TEKS HALAMAN >>
=======

JIKA hendak bepergian di Bandung, maka setiap kali
tanyakanlah terlebih dahulu, apakah rute ke anu itu masih
seperti kemarin. Soalnya, rute lalu lintas di Bandung bisa
berubah setiap saat. Instansi yang ngurus soal ini teramat
senang merubah ketentuan. Jika hari ini rute honda yang ke Dago
harus lewat Cikawao misalnya, maka esok lusa ia harus lewat
Lengkong Besar. Alasan perubahan tersebut, untuk menghilangkan
kemacetan. Tapi karena terlalu sering dirubah, maka kemacetan
itu pun terus saja terjadi. Alhasil,perkara lalu lintas ini
adalah satu soal muskil yang belum teratasi sampai saat ini.
Pernah terJadi, rute ke Dago dirubah tapi para supir protes
minta ongkos dinaikkan, hingga akhirnya peraturan tersebut
dicabut lagi. Dengan tambal sulam begitu, masyarakat akhirnya
acuh saja.
Salah satu sebab kegagalan dalam hal ini, karena pengatur lalu
lintas tak sanggup melihat kemungkinan untuk meratakan keramaian
ke segenap pelosok kota. Tengoklah Bandung sekarang ini.
Kendaraan hanya berkerumun di sekitar pusat kota dan jalan raya
ke kota besar lainnya. Yang namanya kendaraan umum, bemo,
honda atau oplet-oplet tua dari zaman sebelum perang,
melingkar-lingkar di situ saja. Hal ini tidak seirama dengan
berkembangnya perumahan yang telah melindih sawah
berhektar-hektar. Yang namanya pembangunan di kota Parahiangan
ini dibuat seenak perut "Komplek perumahan di Cijagra itu
sampai hari ini tidak punya izin bangunan", kata Otje
Djundjunan yang di akhir bulan Januari kemarin diganti oleh
Utju Djunaedi sebagai walikota. Padahal, komplek Cijagra ini
adalah proyek pemerintah yang dibangun oleh CV Haruman.
Akibatnya tempat di mana karyawan dari berbagai instansi
bernaung ini, sampai hari ini belum punya riol.

=======

BARIS DATA >>
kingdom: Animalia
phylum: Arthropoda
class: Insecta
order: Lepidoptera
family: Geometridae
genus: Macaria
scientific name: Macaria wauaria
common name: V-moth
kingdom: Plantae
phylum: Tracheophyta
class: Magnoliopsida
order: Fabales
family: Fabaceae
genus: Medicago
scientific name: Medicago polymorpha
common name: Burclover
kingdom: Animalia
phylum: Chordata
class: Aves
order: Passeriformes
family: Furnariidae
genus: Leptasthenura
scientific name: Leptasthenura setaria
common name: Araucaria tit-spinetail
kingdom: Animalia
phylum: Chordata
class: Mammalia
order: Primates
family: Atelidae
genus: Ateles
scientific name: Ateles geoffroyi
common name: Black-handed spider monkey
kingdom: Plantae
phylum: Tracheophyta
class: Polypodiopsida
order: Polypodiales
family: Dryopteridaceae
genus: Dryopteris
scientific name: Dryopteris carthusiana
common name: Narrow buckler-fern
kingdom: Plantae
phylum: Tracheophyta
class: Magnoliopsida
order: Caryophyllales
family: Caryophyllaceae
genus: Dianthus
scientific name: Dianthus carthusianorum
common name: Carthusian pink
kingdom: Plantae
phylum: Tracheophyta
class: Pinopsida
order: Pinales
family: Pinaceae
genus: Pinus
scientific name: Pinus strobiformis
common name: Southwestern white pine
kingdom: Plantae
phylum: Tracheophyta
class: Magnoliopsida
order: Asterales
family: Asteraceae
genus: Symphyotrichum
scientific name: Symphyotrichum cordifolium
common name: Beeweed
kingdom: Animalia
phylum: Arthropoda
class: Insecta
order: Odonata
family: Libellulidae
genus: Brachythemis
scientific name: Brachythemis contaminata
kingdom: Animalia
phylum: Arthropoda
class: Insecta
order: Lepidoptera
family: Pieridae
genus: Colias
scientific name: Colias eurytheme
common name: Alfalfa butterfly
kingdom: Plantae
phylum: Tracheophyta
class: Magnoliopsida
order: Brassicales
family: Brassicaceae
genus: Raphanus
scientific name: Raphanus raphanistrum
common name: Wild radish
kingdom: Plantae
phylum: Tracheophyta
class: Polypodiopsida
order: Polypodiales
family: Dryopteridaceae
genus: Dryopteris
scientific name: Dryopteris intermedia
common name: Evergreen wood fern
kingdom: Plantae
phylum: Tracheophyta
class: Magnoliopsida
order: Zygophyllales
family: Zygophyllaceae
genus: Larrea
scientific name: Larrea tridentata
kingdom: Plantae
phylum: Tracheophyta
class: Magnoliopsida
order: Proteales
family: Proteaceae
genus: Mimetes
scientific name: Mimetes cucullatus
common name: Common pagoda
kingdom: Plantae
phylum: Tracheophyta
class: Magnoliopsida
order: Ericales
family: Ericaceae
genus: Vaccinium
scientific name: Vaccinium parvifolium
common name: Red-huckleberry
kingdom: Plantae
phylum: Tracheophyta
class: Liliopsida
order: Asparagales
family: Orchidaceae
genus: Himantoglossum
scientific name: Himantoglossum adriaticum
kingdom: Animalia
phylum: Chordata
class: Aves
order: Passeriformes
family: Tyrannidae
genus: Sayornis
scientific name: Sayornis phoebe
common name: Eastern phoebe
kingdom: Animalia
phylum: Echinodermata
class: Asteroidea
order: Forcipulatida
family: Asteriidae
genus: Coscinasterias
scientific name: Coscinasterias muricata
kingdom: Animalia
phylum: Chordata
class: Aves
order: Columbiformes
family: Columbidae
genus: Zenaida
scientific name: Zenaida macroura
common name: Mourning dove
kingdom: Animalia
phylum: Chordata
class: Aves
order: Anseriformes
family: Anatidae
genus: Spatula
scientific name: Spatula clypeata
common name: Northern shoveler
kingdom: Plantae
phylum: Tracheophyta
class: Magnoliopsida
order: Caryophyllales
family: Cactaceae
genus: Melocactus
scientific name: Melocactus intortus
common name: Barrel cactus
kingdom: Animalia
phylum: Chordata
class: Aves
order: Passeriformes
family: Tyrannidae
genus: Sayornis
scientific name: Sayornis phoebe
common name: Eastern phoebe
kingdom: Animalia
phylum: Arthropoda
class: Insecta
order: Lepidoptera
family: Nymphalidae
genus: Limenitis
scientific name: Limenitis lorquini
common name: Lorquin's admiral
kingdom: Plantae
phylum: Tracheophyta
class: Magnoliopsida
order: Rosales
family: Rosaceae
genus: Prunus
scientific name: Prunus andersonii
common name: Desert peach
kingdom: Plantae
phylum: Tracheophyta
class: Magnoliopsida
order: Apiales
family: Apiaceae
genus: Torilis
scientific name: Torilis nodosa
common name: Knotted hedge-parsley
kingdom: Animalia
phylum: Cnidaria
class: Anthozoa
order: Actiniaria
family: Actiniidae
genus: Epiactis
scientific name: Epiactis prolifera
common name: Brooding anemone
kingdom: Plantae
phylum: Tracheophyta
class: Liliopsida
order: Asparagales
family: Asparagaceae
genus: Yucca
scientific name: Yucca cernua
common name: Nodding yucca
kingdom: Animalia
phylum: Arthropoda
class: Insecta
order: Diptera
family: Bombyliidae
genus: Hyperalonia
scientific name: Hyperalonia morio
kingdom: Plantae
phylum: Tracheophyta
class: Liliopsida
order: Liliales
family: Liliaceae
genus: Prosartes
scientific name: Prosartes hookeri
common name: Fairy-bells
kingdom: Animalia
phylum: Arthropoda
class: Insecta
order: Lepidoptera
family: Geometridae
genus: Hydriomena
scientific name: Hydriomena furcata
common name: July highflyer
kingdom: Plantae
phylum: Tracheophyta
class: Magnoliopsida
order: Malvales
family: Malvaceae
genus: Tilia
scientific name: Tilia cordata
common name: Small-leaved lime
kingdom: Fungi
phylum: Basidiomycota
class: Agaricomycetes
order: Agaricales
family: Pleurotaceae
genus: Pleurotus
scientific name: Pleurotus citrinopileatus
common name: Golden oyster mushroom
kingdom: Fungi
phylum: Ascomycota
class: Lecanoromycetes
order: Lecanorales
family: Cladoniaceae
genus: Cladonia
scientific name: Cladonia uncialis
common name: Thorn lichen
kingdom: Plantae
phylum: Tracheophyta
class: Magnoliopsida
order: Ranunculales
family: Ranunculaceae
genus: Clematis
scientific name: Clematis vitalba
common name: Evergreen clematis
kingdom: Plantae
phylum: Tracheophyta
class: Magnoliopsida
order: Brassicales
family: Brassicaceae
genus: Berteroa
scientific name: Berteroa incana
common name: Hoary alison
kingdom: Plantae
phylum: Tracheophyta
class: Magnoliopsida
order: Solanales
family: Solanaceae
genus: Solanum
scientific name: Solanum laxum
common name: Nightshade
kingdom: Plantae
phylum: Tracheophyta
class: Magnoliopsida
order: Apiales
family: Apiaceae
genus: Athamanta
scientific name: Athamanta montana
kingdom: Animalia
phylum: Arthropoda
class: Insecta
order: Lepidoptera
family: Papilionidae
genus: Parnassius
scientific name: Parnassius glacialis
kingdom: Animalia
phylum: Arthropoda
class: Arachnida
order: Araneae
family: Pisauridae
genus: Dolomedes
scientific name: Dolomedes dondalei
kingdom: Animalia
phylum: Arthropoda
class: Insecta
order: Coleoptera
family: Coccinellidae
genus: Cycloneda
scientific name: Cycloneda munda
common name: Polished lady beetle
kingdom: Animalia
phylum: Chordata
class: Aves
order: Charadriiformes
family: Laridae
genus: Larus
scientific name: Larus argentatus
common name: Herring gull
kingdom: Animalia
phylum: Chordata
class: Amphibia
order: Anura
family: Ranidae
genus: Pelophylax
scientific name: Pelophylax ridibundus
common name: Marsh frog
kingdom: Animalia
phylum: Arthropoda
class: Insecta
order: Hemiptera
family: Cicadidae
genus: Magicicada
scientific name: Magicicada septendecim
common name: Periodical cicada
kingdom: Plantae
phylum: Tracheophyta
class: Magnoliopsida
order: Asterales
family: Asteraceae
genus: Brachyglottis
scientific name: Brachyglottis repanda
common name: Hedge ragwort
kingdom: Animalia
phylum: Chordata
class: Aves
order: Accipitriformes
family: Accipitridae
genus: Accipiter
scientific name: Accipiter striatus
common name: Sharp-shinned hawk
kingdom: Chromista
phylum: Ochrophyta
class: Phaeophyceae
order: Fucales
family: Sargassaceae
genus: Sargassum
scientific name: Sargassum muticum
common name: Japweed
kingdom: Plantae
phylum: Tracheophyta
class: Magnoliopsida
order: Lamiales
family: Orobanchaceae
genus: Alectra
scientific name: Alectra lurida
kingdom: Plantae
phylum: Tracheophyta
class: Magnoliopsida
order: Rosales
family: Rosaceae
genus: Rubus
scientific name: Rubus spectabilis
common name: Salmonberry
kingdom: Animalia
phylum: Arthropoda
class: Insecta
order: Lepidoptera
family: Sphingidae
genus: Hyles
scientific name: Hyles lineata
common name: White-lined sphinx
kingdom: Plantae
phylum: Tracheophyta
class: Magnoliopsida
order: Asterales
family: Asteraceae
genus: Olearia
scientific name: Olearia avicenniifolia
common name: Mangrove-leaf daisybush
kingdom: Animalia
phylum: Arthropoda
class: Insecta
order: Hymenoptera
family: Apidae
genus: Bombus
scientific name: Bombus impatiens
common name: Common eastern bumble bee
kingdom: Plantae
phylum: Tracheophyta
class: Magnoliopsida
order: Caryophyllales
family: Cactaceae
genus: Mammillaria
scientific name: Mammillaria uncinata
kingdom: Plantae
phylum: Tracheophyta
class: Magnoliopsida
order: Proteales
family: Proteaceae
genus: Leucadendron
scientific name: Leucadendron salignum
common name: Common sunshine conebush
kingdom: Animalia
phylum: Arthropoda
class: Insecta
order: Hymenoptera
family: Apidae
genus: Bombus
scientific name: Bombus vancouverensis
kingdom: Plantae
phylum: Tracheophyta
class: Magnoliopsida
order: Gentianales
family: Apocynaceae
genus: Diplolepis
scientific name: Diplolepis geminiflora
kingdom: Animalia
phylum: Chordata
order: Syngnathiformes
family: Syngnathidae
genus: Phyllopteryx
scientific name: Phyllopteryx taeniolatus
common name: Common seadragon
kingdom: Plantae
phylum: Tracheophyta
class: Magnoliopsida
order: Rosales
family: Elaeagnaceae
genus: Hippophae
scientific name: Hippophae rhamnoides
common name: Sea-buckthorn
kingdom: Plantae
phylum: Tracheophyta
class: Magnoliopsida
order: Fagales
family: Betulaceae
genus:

=======

DAFTAR TUGAS >>
a. Sebutkan semua jenis kendaraan umum yang disebut dalam teks tentang lalu lintas Bandung.
b. Lanjutkan teks tentang lalu lintas Bandung setelah kalimat terakhirnya.
Entri-entri tersebut tidak ada hubungannya dengan teks tentang lalu lintas Bandung.

JAWABAN TUGAS >>
a. Bemo, honda, dan oplet-oplet tua dari zaman sebelum perang.

b.
Surya & Peta
Bisa diduga apa yang bakal terjadi jika sebuah kota tak memiliki
saluran air. Jika penemuan-penemuan saturan air dari zaman
dahulu bisa dipakai ukuran untuk menetapkan tingkat peradaban
penghuni kota yang telah musnah itu, maka buat Bandung ukuran
itu harus dibaca terbalik. Soalnya, Bandung yang masih berjaya
sekarang ini, tak punya peta riol sedikitpun. Pada awal masa
jabatannya di tahun 1972, Otje pernah bergurau akan membongkar
gedung Kertamukti. Sebab, "di bawah gedung inilah letaknya pusat
riol yang dibangun oleh pemerintah kolonial tempo dulu" katanya.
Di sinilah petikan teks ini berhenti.